According to the passage on rocker arm design, why can't a roller tappet be used on a flat tappet cam, or the reverse? Answer in one to three sentences.

Passage shown START

Aside from the roller tip rockers of aviation long ago, the fundamental rules of rocker arm design were based around the shoe tip, contact pad design still used today. Many of you may know that you can’t use a roller tappet on a flat tappet cam, and of course vice verse not only because of hardness of material difference, but because of “geometry.” The principles of trailing motion and dynamics between something that is making direct LINEAR contact upon another object that is imposing or receiving a RADIAL (circular) is entirely different than if that contact is occurring with a roller tip making or following the contact. This isn’t rocket science either, and you can see how this happens by drawing a roller tappet in various stages of lift as the cam lobe goes around to push upon it, and see a straight line from its axis to the cam lobe is constantly

shifting around as the tappet goes from the close (base circle) position, up along the acceleration ramps, then over the nose. When finally, as it crosses dead center at full LOBE lift, this straight line between its axis and the cam centerline is also in alignment with the tappet bore itself. At all other times, the tappet is actually receiving some level of side thrust in its bore (engine block) from the pushing out forces that the lobe imposes as it chases it up.

Even when engineers were chasing efficiency with aircraft engine and power development, the threshold for seeing measurable loss of engine life, like valve stem or valve guide wear, was not easy unless things were really out of whack. They weren’t worried about loss of cam

events through small changes in rocker geometry, even though they knew the variables existed. So if they kept to this 1/3-2/3 rule, everything looked good on the valve tip, and the leverage of the rocker arm upon the spring – or more accurately stated – the leverage of the

spring on the rocker arm was at near perpendicular relationship with the valve when rates were at their highest. Even though by today’s standards for valve springs, spring rates back in the 1920s and ‘30s were negligible. This “attitude” continued on throughout the decades

afterwards. More importantly, and unfortunately, it bled over into the soon to come roller rocker arm market, that got its impetus in the 1950s. The first person who made a working aluminum “roller tip” rocker arm for automotive application belongs to my dear old and

departed friend, the late Harland. Some other garage efforts might have been getting tinkered with out in California about the same time, but it is pretty well undisputed that 1958 is the beginning of what we know today as “the aluminum roller rocker.” Keep in mind that aviation

roller rockers existed twenty or more years before, but they were steel, they were radial engines, and they didn’t comport to the automotive needle bearing aluminum body that Harland introduced.

Passage shown END
Material provided START

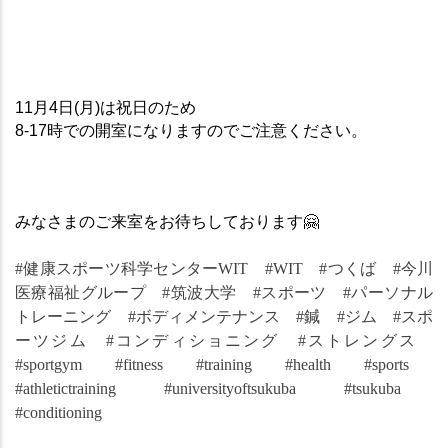
11月4日(月)は祝日のため
8-17時での開室になりますのでご注意ください。
みなさまのご来室をお待ちしております
🤗
#健康スポーツ科学センターWIT　#WIT　#つくば　#今川
医療福祉グループ　#筑波大学　#スポーツ　#パーソナル
トレーニング　#ボディメンテナンス　#鍼　#ジム　#スポ
ーツジム　#コンディショニング　#ストレングス　
#sportgym　#fitness　#training　#health　#sports　
#athletictraining　#universityoftsukuba　#tsukuba　
#conditioning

Material provided END

Your response: The two differ in material hardness, and they also differ in geometry. The trailing motion and dynamics of direct linear contact against a radial surface are entirely different from those of contact made or followed by a roller tip.